═════ Records shown ═════

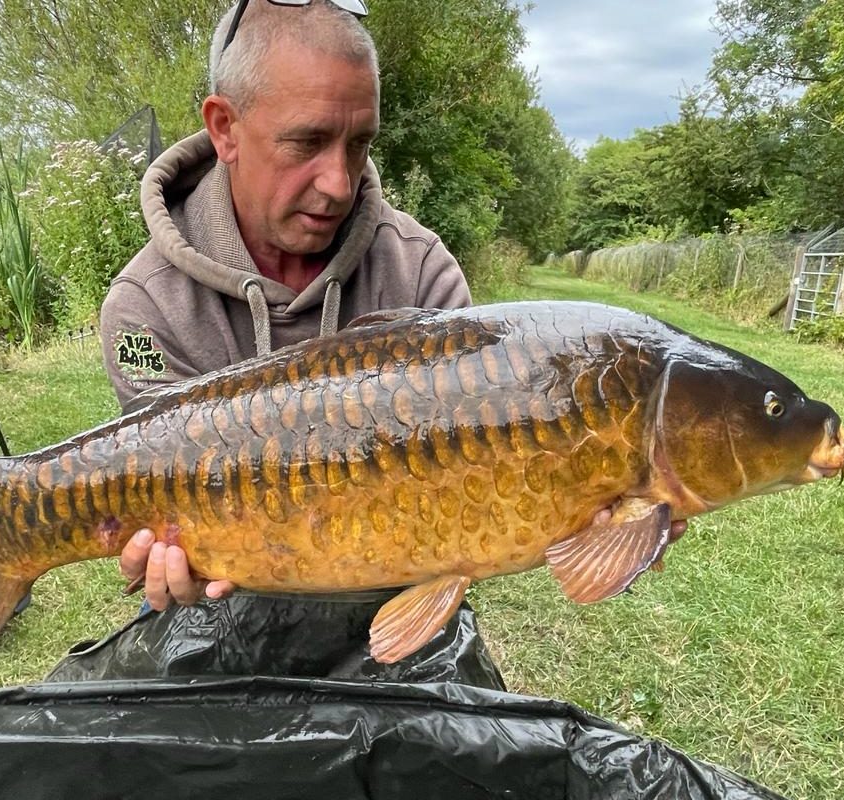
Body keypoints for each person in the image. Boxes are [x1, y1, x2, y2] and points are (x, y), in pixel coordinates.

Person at [46, 0, 605, 688]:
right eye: (306, 143)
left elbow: (488, 462)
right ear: (225, 128)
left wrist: (597, 509)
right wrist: (168, 553)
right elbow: (159, 485)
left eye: (359, 143)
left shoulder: (420, 270)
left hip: (391, 596)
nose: (339, 182)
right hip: (228, 603)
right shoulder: (146, 304)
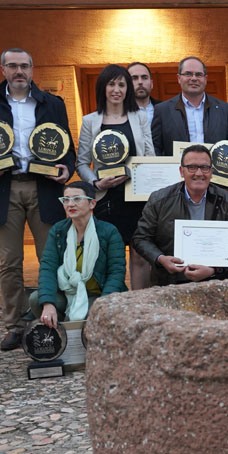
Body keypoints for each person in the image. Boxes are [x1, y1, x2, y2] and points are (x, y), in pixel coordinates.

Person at [0, 48, 74, 351]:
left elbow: (67, 148)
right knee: (9, 262)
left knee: (52, 259)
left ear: (32, 69)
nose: (19, 71)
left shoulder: (52, 103)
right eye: (13, 66)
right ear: (3, 70)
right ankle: (14, 325)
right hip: (3, 188)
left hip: (43, 188)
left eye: (24, 66)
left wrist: (66, 169)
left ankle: (55, 317)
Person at [76, 64, 156, 290]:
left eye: (121, 84)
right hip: (107, 197)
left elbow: (149, 155)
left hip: (138, 197)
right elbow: (82, 162)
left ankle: (140, 306)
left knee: (140, 255)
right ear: (103, 87)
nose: (116, 89)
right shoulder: (90, 121)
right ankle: (115, 307)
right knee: (113, 258)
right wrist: (95, 182)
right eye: (111, 84)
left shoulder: (139, 118)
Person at [133, 144, 228, 285]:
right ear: (181, 171)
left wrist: (213, 269)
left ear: (212, 172)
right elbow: (141, 238)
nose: (199, 173)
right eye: (192, 167)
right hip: (173, 271)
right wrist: (161, 259)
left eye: (205, 168)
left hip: (211, 270)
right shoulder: (159, 199)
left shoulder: (227, 199)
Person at [31, 180, 127, 328]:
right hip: (68, 292)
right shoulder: (58, 231)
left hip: (99, 295)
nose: (70, 204)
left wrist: (102, 305)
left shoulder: (109, 232)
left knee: (91, 315)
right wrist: (48, 303)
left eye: (77, 199)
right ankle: (62, 334)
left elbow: (116, 272)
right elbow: (48, 267)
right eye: (66, 199)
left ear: (92, 204)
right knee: (36, 299)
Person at [150, 56, 228, 156]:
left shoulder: (224, 109)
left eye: (199, 74)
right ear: (179, 78)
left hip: (214, 170)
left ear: (205, 79)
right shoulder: (162, 110)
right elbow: (155, 147)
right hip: (177, 170)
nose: (193, 78)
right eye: (188, 74)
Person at [127, 62, 158, 129]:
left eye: (144, 78)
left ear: (151, 84)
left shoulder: (166, 109)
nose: (140, 82)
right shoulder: (120, 111)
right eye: (134, 78)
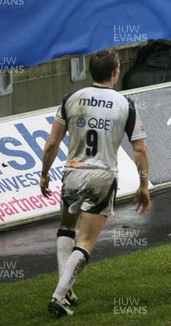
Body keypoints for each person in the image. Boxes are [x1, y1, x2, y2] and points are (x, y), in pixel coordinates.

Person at [40, 50, 150, 316]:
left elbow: (53, 143)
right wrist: (143, 185)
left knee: (66, 228)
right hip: (102, 175)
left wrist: (44, 174)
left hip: (73, 172)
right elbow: (140, 150)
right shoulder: (125, 104)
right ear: (115, 72)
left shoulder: (70, 99)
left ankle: (66, 290)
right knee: (86, 240)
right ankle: (58, 295)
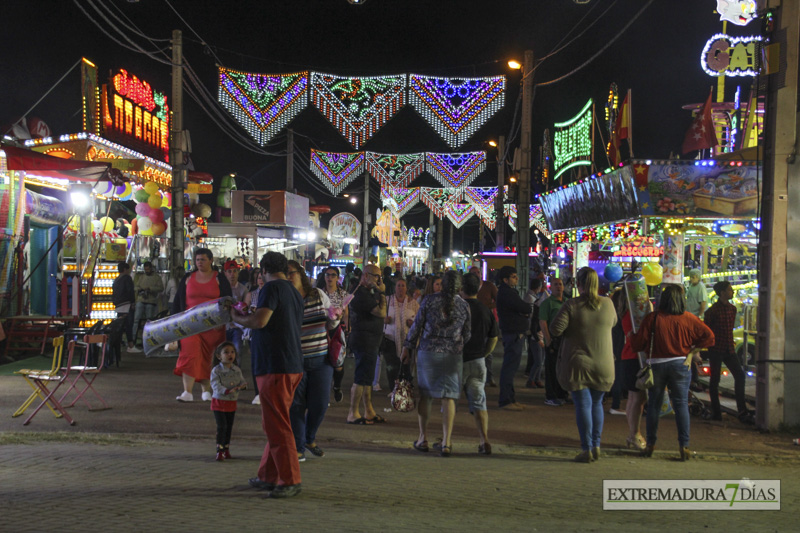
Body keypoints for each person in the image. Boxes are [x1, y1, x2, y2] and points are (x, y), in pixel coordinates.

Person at [232, 251, 304, 499]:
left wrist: (236, 317)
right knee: (274, 422)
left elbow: (260, 321)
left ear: (263, 270)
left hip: (276, 365)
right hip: (289, 363)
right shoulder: (293, 291)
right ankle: (268, 475)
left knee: (278, 425)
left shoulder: (271, 289)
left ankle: (290, 479)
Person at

═════

● What to produce
A word-for-word copy of the entries above is what is needed, without any images.

● Response to this exercise
Body keypoints for each person in the image. Boxes are [x1, y1, x2, y2] and points are (x, y), in pixel coordinates.

Person at [46, 0, 605, 688]:
right eye: (306, 143)
left elbow: (488, 462)
right ear: (225, 128)
left wrist: (597, 509)
right wrist: (168, 553)
right elbow: (159, 485)
left eye: (359, 143)
left shoulder: (420, 270)
left hip: (391, 596)
nose: (339, 182)
right hip: (228, 603)
right shoulder: (146, 304)
Body keypoints for each person in the image. Boxes are [x1, y1, x2, y2] and points are (x, y), in pixel coordinates.

Person at [0, 48, 74, 351]:
left elbow: (67, 148)
right knee: (9, 262)
left knee: (52, 259)
left ear: (32, 69)
nose: (19, 71)
left shoulder: (52, 103)
right eye: (13, 66)
right ear: (3, 70)
right ankle: (14, 325)
right hip: (3, 188)
left hip: (43, 188)
left eye: (24, 66)
left wrist: (66, 169)
left ankle: (55, 317)
Person at [76, 64, 156, 290]:
left eye: (121, 84)
right hip: (107, 197)
left elbow: (149, 155)
left hip: (138, 197)
right elbow: (82, 162)
left ankle: (140, 306)
left knee: (140, 255)
right ear: (103, 87)
nose: (116, 89)
right shoulder: (90, 121)
right ankle: (115, 307)
right knee: (113, 258)
right wrist: (95, 182)
right eye: (111, 84)
left shoulder: (139, 118)
Person at [133, 144, 228, 285]:
right ear: (181, 171)
left wrist: (213, 269)
left ear: (212, 172)
right elbow: (141, 238)
nose: (199, 173)
right eye: (192, 167)
right hip: (173, 271)
right wrist: (161, 259)
left eye: (205, 168)
left hip: (211, 270)
right shoulder: (159, 199)
left shoulder: (227, 199)
Person at [31, 180, 127, 328]:
right hip: (68, 292)
right shoulder: (58, 231)
left hip: (99, 295)
nose: (70, 204)
left wrist: (102, 305)
left shoulder: (109, 232)
left knee: (91, 315)
right wrist: (48, 303)
left eye: (77, 199)
right ankle: (62, 334)
left elbow: (116, 272)
right elbow: (48, 267)
right eye: (66, 199)
left ear: (92, 204)
right knee: (36, 299)
Person at [150, 56, 228, 156]:
left shoulder: (224, 109)
left eye: (199, 74)
right ear: (179, 78)
left hip: (214, 170)
left ear: (205, 79)
right shoulder: (162, 110)
right elbow: (155, 147)
right hip: (177, 170)
nose: (193, 78)
right eye: (188, 74)
Person at [127, 62, 158, 129]:
left eye: (144, 78)
left ear: (151, 84)
left shoulder: (166, 109)
nose: (140, 82)
right shoulder: (120, 111)
right eye: (134, 78)
Body keypoints for each person in the image. Boxes are [x1, y1, x2, y2] and points are (x, y), in pixel coordinates.

Person at [40, 50, 150, 316]:
left elbow: (53, 143)
right wrist: (143, 185)
left knee: (66, 228)
right hip: (102, 175)
left wrist: (44, 174)
left hip: (73, 172)
right elbow: (140, 150)
right shoulder: (125, 104)
right ear: (115, 72)
left shoulder: (70, 99)
left ankle: (66, 290)
right knee: (86, 240)
right ankle: (58, 295)
Body keypoints for each person in the image. Boxes are [x1, y1, x2, y2] and points are (x, y), in pixel coordinates.

Person at [232, 251, 304, 499]:
left wrist: (236, 317)
right knee: (274, 422)
left elbow: (260, 321)
left ear: (263, 270)
left hip: (276, 365)
right hip: (289, 363)
right shoulder: (293, 291)
right ankle: (268, 475)
left knee: (278, 425)
left shoulder: (271, 289)
left ankle: (290, 479)
Person at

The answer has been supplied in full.